Texas today, tomorrow . . . the world?

Texas state representative, Rene Oliveira, has introduced legislation that mandates heart scans for adults in the state of Texas.

Rep. Oliveira

A press release from the SHAPE Society ( Society for Heart Attack Prevention and Eradication) reads:

Assessment of heart attack risk on the basis of traditional risk factors alone such as high cholesterol and high blood pressure and so forth, while useful, misses many who are at high risk and also incorrectly flags some for high risk who are in fact at very low risk of near term heart attack; on the other hand detection of atherosclerosis by non-invasive imaging, as suggested by the SHAPE group, accurately identifies plaque and improves the ability to identify at-risk individuals who could benefit from aggressive preventive intervention while sparing low-risk subjects from unnecessary aggressive medical therapy," said Dr. P.K. Shah, Director of Cardiology at Cedars Sinai Heart Institute in Los Angeles, a leading member of the SHAPE Task Force who is also an active member of the American Heart Association. "Sadly, these vulnerable patients go undetected until struck by a heart attack, because insurance companies don't cover the newer heart attack screening imaging tests."

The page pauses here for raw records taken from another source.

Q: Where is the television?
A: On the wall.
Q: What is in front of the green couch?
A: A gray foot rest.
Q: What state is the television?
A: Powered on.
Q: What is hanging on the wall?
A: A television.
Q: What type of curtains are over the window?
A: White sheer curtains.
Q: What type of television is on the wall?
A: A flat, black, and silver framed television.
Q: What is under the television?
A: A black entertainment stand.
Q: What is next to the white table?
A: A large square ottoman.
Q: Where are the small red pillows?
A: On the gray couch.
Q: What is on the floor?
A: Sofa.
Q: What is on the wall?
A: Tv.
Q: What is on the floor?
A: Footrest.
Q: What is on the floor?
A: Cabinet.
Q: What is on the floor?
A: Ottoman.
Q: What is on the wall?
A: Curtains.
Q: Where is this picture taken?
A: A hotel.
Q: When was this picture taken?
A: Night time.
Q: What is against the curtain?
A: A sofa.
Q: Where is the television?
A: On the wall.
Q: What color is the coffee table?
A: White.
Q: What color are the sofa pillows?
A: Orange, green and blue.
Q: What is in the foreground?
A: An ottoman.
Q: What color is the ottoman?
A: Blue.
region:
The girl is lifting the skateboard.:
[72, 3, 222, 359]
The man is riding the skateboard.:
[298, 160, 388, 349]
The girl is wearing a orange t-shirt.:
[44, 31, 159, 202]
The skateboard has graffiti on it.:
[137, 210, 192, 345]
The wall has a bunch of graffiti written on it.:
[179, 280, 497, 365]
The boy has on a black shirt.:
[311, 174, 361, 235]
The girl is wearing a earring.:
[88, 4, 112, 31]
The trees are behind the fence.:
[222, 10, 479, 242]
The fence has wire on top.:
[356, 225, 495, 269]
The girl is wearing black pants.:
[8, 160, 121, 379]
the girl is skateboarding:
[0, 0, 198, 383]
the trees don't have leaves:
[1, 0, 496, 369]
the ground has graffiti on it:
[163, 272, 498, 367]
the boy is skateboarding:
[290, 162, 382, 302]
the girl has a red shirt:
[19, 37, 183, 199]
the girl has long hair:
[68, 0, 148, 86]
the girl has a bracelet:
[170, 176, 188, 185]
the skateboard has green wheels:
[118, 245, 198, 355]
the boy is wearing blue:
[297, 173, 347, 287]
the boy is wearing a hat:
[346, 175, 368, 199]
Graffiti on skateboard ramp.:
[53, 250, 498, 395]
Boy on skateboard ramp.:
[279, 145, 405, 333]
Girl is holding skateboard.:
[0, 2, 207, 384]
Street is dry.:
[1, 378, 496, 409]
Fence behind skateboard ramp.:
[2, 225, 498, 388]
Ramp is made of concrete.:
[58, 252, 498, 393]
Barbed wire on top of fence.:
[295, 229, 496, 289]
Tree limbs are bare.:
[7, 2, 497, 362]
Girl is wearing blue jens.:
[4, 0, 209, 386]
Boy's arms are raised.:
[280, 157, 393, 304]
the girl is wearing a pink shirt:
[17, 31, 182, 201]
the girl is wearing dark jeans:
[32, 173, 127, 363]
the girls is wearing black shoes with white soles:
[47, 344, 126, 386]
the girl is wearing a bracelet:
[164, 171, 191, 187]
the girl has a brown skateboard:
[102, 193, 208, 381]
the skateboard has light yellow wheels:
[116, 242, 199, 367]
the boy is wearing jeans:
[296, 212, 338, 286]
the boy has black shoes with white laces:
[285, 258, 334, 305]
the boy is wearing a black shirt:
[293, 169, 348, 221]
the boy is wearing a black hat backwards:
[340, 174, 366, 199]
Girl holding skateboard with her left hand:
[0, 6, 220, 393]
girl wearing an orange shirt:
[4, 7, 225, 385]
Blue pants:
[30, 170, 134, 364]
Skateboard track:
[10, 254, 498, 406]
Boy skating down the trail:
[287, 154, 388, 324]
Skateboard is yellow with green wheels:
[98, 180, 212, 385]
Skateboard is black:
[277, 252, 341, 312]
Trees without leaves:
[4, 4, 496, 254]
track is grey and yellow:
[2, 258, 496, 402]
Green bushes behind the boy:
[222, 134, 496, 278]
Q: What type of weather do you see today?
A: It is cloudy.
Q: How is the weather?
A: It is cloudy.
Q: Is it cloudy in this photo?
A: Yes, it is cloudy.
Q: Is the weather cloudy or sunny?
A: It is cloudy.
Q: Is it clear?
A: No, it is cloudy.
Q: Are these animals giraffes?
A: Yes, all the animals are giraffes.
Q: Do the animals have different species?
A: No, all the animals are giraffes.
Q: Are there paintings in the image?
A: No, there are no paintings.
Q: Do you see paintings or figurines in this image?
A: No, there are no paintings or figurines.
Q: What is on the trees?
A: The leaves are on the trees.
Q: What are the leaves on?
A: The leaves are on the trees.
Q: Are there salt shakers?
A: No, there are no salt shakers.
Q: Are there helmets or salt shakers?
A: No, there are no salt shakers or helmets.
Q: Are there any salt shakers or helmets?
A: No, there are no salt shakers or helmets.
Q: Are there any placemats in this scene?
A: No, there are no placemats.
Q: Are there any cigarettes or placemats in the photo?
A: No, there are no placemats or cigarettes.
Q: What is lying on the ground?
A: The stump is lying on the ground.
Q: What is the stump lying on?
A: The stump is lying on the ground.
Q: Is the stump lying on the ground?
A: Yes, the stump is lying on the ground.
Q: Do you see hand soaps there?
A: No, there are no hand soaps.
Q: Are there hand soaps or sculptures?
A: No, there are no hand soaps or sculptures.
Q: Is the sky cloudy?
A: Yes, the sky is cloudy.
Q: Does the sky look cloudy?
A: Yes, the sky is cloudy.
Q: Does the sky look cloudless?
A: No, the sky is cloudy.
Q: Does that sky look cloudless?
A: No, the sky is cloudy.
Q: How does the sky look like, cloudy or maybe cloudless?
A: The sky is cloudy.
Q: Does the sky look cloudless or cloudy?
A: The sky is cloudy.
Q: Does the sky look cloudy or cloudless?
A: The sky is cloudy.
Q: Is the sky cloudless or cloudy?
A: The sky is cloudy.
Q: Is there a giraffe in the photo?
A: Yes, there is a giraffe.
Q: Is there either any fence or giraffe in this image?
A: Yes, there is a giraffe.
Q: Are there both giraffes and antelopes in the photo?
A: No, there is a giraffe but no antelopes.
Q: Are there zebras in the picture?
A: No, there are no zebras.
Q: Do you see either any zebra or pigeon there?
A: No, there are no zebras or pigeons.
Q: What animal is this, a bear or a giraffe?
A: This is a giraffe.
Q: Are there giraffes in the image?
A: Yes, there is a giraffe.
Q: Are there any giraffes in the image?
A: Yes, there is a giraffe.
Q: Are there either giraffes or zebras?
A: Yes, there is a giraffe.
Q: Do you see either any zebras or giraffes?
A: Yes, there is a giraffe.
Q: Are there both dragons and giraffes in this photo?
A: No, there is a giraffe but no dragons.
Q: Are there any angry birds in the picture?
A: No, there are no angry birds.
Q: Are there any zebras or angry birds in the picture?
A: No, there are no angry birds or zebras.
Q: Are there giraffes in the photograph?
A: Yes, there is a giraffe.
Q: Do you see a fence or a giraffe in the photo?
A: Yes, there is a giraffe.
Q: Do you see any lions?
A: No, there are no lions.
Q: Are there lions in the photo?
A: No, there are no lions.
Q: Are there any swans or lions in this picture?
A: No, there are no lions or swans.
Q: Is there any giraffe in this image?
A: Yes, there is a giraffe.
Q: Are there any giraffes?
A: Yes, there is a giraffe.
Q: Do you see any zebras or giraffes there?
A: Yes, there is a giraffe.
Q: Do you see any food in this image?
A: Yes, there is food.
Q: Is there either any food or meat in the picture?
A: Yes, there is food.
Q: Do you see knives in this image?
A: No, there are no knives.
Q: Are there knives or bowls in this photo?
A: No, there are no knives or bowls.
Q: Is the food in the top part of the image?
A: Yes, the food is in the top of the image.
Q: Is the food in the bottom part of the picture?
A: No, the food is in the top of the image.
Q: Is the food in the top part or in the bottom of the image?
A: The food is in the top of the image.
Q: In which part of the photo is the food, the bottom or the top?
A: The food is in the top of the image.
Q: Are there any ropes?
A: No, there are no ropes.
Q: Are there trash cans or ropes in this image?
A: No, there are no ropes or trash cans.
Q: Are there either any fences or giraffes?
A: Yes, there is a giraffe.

Rep. Oliveira, whose coronary disease was first uncovered by a heart scan and prompted a bypass operation, states:

"It is about time that we cover preventive screening for the number one killer in Texas, and take action to reduce healthcare costs through preventive healthcare. Right now, we are extending the lives of those who can afford the procedure while hundreds of thousands of Texans with hidden heart disease go undetected because of antiquated thinking. The time has come for this change."

Is this what we've come to? Since practicing physicians are either so entranced by the drug and procedural solutions to heart disease, do we need to resort to heart scan by legislation?

It does indeed appear that we've come to this point. Should this trend catch on, it will surely mean an upfront increase in healthcare costs to cover the expense of heart scans. But in the long run, it will mean reduction in healthcare costs--dramatic reduction--if heart scans prompt effective preventive action.